4-1からの続きです。
おっかなびっくりのドライブ巡礼日。前半の予定を終えて、山の中から駅へと戻りました。
ほとんどすれ違う車もなかった山あいから次第に車が多くなり、町に戻ってきたなあと実感します。
ここで、町中にある13番札所にも寄りました。
○ 13番慈眼寺
御花畑駅からすぐのところにある、13番慈眼寺。
ショウと私は、最初の巡礼日にすでに参拝済みです。
私は巡礼を始める前もこのお寺に来ているため、これで3回目の参拝となります。
このお寺を見て秩父巡礼をしようと決心した、雰囲気のある好きな古刹です。
線香の束をまとめてあぶる装置があり、さっそくえっこさんとショウがワクワクしながら試していました。
火が付くまでに1分かかるため、自分でマッチの火を近づける方が早そうかな・・・。
------------
_やること_.
**a)** 抜粋をもとに、次の問いに答えてください。
(i) 13番慈眼寺は、どの駅からすぐのところにあるか。
(ii) 書き手にとって、今回の慈眼寺の参拝は何回目か。
(iii) 線香の束をあぶる装置では、火が付くまでに何分かかるか。
**b)** 抜粋のうち、「ショウと私は、最初の巡礼日にすでに参拝済みです。」で始まり「火が付くまでに1分かかるため、自分でマッチの火を近づける方が早そうかな・・・。」で終わる部分を、一字も変えずにもう一度書き出す。
------------
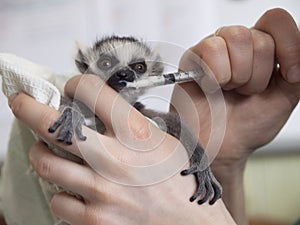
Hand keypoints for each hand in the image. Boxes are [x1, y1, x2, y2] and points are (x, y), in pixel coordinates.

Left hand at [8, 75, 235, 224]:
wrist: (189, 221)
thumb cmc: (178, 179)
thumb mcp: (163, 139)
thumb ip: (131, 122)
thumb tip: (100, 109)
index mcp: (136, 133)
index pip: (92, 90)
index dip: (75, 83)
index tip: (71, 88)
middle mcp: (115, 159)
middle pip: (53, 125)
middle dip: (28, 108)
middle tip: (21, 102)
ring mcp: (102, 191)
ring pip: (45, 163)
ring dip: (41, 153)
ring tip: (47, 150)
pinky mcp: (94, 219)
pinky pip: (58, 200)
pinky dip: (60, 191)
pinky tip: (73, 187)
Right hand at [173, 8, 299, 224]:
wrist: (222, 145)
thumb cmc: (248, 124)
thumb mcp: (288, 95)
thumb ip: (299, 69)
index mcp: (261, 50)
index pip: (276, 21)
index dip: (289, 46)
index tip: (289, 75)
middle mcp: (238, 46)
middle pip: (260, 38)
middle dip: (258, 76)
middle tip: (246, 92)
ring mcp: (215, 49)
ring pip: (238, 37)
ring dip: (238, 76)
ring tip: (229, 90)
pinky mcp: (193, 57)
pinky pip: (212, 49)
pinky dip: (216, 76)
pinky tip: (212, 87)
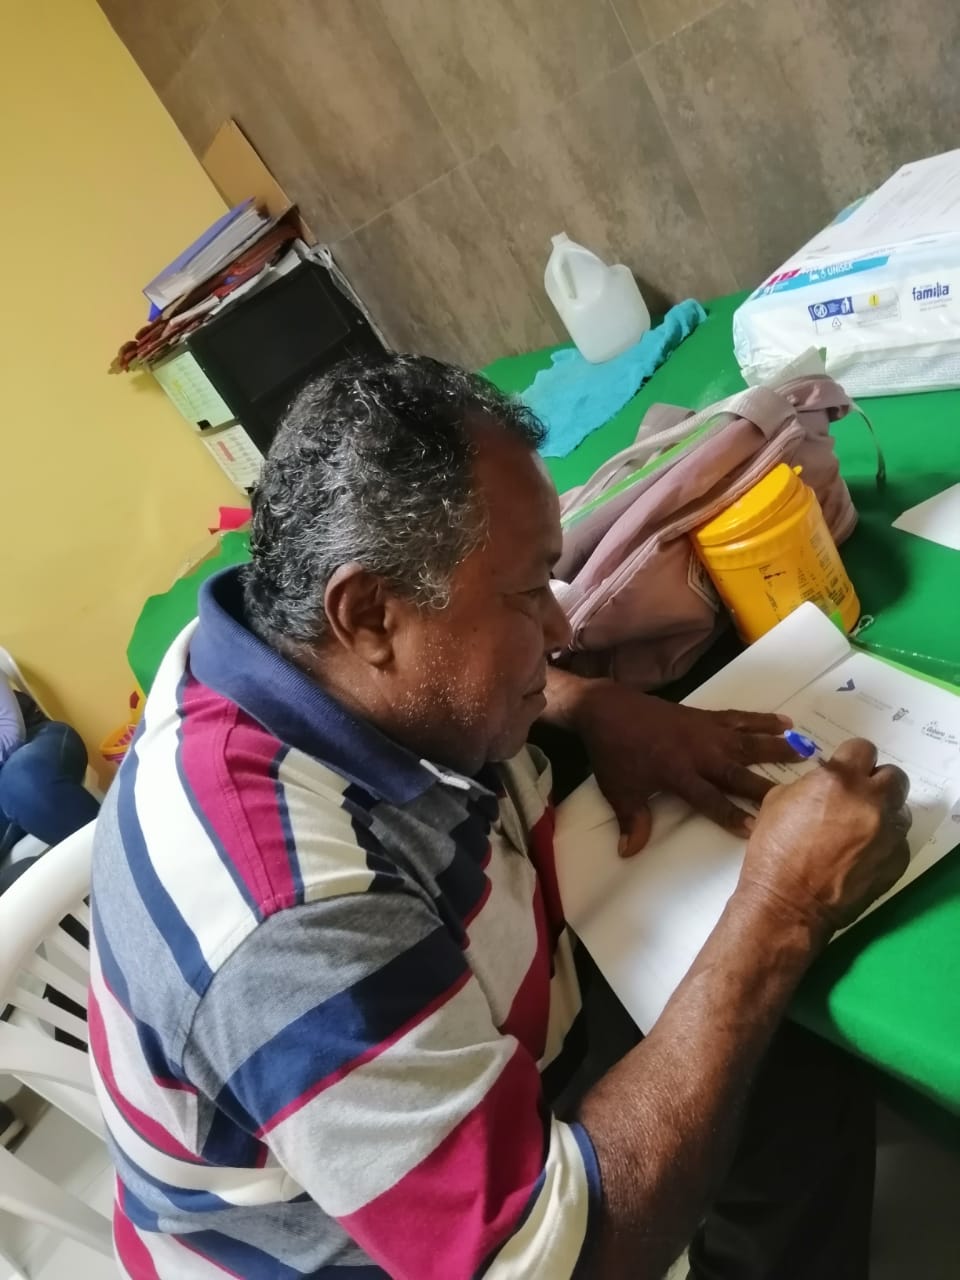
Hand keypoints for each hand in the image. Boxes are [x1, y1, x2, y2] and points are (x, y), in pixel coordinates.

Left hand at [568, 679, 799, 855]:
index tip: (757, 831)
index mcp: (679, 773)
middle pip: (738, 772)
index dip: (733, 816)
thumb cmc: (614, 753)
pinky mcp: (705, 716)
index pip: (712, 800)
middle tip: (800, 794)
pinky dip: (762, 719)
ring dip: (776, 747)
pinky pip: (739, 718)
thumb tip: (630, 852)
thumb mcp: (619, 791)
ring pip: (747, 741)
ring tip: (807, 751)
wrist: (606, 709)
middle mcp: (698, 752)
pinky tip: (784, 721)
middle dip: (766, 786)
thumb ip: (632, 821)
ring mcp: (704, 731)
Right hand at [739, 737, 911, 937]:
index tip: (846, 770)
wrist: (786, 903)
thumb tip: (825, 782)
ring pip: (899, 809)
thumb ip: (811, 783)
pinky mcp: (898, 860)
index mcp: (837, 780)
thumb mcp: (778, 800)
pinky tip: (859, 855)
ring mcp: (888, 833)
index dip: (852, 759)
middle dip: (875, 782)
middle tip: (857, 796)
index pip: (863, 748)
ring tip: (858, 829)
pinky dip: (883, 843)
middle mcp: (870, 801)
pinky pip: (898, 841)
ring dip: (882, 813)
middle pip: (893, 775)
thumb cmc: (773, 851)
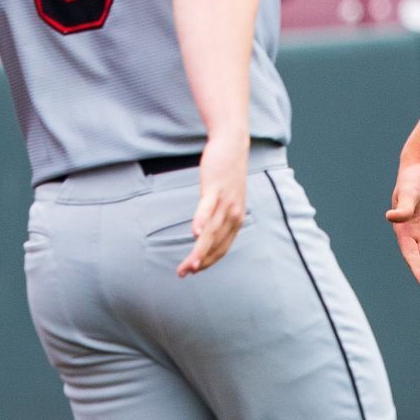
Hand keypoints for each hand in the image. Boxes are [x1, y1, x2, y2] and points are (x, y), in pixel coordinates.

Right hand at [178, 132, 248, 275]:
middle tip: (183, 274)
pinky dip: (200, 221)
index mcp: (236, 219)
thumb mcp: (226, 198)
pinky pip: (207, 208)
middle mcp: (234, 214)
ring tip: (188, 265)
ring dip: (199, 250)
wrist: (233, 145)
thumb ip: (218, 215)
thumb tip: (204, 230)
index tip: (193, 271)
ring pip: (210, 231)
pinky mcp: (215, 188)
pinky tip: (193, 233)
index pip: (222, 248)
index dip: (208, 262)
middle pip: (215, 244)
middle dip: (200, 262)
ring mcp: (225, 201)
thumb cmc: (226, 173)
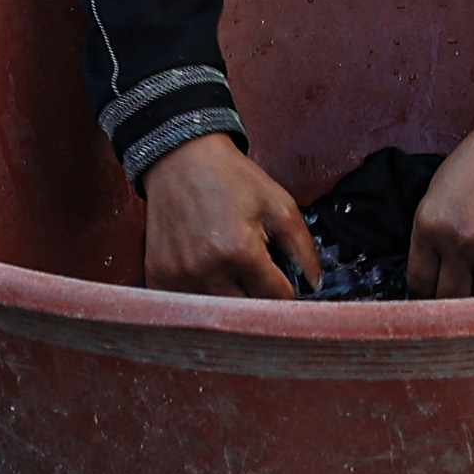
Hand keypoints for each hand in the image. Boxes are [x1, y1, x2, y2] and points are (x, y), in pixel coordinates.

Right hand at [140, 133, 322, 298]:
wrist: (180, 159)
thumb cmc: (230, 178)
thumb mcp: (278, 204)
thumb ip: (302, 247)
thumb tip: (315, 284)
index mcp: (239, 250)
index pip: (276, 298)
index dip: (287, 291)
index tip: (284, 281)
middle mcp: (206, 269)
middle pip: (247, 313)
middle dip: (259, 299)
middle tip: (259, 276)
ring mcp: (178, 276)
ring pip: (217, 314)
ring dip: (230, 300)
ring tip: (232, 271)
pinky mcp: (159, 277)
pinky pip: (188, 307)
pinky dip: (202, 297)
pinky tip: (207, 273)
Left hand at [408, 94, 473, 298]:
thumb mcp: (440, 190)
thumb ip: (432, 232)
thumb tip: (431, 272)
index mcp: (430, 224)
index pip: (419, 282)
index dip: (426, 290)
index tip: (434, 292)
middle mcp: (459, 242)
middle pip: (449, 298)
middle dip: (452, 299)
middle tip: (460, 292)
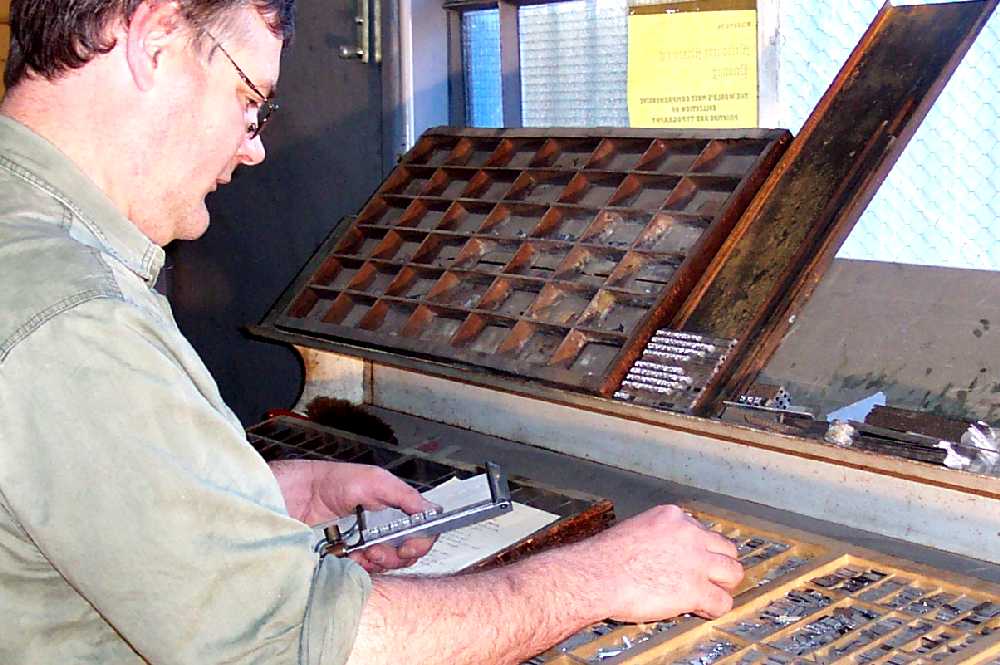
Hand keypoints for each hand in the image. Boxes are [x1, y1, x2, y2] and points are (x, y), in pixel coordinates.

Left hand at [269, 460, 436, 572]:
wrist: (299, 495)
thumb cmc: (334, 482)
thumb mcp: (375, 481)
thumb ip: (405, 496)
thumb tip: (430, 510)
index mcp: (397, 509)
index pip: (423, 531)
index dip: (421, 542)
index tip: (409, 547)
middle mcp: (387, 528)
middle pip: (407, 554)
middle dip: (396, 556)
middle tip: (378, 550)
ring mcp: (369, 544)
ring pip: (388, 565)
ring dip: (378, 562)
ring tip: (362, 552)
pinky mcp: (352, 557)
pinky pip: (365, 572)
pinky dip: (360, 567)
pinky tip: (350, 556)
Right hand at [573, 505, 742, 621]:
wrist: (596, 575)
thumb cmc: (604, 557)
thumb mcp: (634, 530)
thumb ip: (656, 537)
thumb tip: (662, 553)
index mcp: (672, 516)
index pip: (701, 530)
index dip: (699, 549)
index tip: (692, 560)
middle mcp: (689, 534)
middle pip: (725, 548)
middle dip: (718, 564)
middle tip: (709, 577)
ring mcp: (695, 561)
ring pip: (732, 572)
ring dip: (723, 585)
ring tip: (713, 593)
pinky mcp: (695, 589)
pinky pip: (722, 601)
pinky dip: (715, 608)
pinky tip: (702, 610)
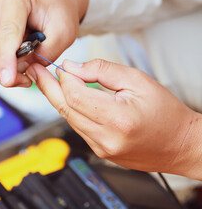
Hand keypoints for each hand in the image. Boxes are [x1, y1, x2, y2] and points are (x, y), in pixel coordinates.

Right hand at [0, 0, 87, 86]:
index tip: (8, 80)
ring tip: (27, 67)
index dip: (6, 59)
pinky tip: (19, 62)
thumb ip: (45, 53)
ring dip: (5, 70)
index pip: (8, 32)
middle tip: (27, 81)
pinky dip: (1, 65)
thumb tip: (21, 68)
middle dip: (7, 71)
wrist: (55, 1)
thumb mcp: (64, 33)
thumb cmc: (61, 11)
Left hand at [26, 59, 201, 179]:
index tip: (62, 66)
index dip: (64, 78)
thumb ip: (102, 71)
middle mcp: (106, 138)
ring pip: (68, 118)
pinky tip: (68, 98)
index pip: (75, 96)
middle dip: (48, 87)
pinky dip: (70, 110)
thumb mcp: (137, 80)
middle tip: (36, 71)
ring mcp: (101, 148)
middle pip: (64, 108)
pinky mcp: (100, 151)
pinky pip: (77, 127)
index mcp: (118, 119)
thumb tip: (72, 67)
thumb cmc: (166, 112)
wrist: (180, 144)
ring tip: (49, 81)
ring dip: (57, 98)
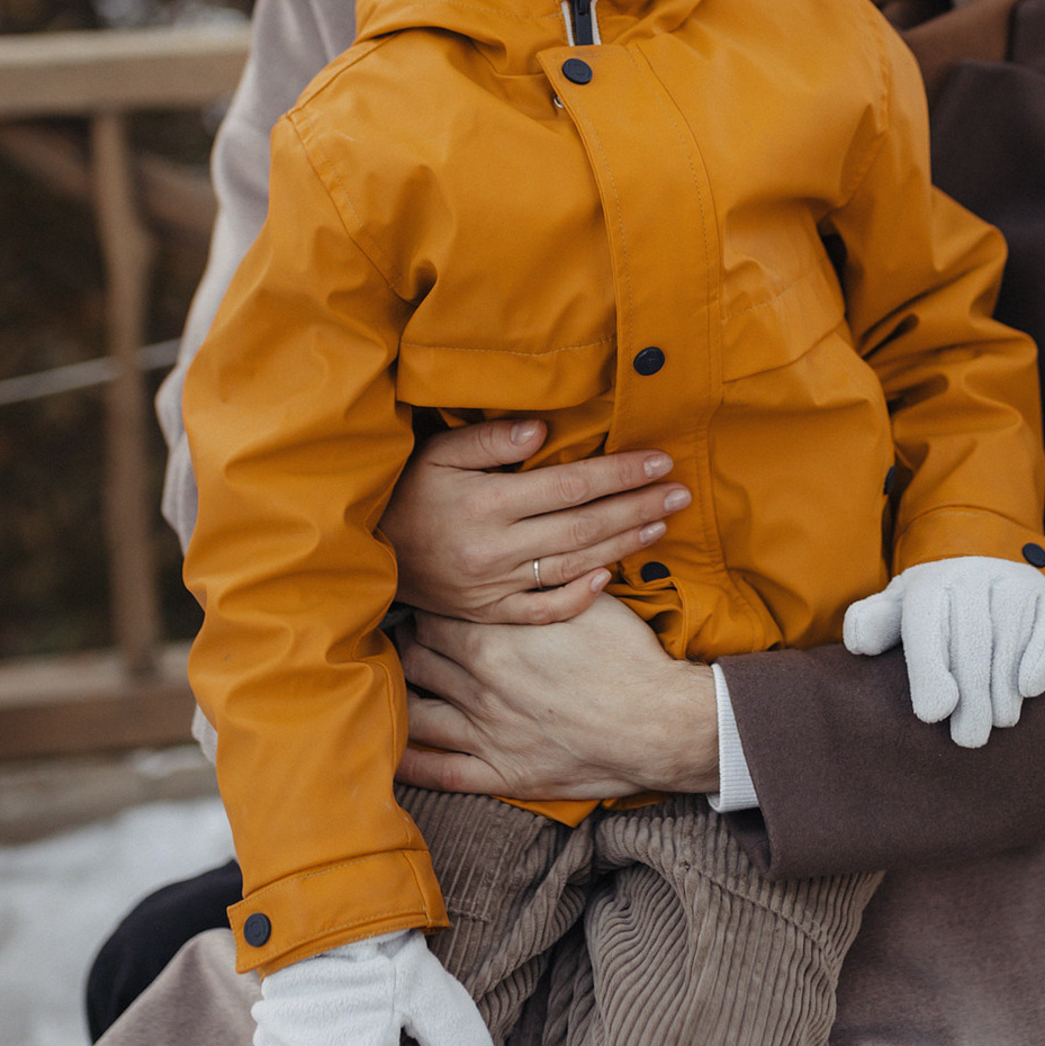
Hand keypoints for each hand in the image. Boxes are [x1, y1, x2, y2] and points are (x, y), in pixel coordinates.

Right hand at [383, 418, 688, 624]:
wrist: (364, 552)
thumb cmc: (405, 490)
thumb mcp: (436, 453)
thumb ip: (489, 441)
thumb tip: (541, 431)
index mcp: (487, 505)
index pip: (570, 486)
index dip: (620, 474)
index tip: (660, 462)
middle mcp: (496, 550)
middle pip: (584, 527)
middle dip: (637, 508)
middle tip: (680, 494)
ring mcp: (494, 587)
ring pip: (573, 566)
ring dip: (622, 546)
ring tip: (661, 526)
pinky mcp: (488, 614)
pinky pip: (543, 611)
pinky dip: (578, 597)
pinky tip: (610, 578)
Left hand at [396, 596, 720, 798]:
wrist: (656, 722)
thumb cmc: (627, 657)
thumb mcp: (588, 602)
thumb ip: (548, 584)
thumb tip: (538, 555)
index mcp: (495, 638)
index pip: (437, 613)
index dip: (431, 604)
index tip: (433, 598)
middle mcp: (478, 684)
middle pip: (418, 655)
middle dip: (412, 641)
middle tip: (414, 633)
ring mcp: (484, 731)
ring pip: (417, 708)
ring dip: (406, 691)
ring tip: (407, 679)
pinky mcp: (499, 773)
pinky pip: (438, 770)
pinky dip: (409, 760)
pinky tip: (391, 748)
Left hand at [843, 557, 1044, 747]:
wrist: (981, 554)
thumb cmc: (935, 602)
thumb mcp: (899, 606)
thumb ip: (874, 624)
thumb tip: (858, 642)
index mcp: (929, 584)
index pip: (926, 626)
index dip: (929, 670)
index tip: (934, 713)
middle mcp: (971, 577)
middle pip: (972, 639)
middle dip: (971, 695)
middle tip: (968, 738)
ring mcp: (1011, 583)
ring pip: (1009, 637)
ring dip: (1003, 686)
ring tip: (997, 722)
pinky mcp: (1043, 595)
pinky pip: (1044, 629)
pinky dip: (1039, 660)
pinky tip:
------------
_解答_.
**a)**
(i) 御花畑駅
(ii) 3回目
(iii) 1分

**b)**
ショウと私は、最初の巡礼日にすでに参拝済みです。
私は巡礼を始める前もこのお寺に来ているため、これで3回目の参拝となります。
このお寺を見て秩父巡礼をしようと決心した、雰囲気のある好きな古刹です。
線香の束をまとめてあぶる装置があり、さっそくえっこさんとショウがワクワクしながら試していました。
火が付くまでに1分かかるため、自分でマッチの火を近づける方が早そうかな・・・。